If you look at the Universal Declaration on Human Rights, there is the idea that people are born free and equal. That everyone should be allowed to have their own freedom and right to make decisions. In this case, it’s sexual expression, but it could be on any issue. It doesn’t matter whether you are in Uganda or Manhattan – you can’t have double standards. In addition to the idea of dignity and equality is the right to marry and found a family. You can’t just say only I and people like me get to enjoy this right. The essence of non-discrimination is that everyone should be able to claim his or her rights.
There is no question that socially and culturally we are a long way from getting to that point. You know, I was in Uganda with David Kato, a gay rights activist, and we sat together in Kampala. And a few months later he was murdered. So personally, that reminded me of the level of prejudice some groups face. In Tanzania, for example, albino children are being killed on the streets just because they are albino. So human prejudice is so deep on so many counts, including over issue of sexual orientation and fender identity.

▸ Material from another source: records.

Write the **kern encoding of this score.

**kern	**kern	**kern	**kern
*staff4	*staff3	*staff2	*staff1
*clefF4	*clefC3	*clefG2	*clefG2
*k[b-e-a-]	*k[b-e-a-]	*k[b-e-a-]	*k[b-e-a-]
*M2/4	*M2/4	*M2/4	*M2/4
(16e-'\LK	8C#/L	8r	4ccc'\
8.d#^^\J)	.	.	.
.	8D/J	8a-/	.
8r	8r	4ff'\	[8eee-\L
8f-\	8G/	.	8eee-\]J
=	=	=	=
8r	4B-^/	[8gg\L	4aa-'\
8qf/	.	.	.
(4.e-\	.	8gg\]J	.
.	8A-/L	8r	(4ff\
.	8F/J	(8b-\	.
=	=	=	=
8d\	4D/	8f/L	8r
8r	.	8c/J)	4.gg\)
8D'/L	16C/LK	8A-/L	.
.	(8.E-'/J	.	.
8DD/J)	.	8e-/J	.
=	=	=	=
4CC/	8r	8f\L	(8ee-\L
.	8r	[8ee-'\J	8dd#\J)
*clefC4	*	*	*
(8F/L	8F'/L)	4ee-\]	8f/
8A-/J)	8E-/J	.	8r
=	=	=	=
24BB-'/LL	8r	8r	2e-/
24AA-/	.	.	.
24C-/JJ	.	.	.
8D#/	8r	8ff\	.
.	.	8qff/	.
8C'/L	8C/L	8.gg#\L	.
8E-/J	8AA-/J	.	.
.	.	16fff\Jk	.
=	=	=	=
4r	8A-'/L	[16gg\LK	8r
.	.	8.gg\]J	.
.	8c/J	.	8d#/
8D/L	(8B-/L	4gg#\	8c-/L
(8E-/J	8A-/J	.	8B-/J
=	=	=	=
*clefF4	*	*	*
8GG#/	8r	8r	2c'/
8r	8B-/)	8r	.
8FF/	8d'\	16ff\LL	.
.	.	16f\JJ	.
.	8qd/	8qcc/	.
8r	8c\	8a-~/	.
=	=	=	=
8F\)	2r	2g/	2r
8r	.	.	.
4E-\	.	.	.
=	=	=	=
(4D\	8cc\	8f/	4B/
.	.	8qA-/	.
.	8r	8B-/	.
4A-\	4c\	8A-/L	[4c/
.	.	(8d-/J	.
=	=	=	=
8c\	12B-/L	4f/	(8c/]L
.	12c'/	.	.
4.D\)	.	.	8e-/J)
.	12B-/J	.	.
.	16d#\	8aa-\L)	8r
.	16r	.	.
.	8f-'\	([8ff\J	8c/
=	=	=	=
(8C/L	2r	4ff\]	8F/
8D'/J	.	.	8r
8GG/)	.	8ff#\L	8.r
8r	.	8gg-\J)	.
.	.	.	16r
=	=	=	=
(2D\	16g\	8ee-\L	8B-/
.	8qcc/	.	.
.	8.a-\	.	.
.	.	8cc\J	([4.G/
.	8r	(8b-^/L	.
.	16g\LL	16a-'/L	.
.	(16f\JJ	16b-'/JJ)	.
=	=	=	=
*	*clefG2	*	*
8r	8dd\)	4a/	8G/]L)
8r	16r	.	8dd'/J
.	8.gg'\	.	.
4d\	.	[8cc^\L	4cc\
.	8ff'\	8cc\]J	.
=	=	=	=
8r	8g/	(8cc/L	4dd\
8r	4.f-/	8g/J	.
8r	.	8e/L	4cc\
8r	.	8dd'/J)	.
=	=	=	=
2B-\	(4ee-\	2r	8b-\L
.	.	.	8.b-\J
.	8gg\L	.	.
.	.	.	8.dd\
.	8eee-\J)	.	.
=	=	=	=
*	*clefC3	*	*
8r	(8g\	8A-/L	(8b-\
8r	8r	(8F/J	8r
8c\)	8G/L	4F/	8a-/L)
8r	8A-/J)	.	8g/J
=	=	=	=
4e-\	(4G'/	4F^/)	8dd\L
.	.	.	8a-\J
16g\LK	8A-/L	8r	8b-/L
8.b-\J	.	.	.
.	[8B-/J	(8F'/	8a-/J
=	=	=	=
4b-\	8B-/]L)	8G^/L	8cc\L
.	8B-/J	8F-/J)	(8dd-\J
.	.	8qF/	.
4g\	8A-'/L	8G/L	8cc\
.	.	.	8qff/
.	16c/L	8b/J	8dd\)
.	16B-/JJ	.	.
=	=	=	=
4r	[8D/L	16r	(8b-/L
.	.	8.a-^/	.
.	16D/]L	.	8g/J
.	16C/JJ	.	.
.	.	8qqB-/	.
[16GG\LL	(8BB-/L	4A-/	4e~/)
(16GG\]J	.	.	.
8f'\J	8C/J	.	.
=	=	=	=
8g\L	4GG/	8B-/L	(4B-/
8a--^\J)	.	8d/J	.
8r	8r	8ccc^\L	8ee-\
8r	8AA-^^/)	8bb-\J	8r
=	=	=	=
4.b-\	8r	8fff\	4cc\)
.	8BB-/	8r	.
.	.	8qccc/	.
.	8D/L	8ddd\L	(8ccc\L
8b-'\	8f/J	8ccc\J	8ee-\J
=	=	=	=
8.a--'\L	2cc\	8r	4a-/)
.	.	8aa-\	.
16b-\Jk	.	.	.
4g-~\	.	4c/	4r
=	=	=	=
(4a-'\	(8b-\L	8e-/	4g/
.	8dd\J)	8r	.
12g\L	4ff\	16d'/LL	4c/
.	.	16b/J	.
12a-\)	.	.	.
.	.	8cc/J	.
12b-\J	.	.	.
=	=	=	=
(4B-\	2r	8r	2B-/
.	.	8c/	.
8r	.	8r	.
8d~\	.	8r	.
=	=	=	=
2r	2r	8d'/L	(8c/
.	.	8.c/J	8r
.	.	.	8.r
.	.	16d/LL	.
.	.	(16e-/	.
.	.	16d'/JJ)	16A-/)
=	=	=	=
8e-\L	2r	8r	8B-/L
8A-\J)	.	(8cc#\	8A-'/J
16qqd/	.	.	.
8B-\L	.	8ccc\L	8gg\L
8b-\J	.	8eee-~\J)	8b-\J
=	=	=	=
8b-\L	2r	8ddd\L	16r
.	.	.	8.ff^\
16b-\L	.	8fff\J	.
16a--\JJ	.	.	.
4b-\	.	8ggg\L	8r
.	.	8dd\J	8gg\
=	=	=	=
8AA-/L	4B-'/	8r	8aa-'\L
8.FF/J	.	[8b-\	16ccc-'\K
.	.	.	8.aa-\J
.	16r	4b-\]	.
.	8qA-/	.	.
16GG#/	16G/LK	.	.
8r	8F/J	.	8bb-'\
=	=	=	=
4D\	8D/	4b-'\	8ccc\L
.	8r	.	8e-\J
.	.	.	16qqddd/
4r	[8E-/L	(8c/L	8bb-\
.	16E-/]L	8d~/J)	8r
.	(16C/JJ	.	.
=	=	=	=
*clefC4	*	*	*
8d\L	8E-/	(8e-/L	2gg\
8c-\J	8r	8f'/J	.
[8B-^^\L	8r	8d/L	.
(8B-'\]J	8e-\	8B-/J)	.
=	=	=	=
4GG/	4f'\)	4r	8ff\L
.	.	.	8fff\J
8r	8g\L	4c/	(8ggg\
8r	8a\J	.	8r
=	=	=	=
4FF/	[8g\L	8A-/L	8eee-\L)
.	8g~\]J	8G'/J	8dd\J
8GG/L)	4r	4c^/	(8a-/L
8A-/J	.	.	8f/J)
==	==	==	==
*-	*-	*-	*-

Take the recent Delhi gang rape case. Many countries are in deep denial over these kinds of issues. But the fact that this incident became so visible has allowed a new anti-rape law to be passed this week in India. There are many improvements that need to be made to that law, but the fact that it got passed is important. The LGBT issue is the same – we need to expose the violence so that the problem people face is not hidden.
I used to think that gay couples and gay marriage was something that happened in the U.S. or somewhere else. But the fact is that this is a reality everywhere, and you can’t ignore or deny it. People need to be confronted with this on a personal level. And we all need to take action to build respectful and rights respecting societies.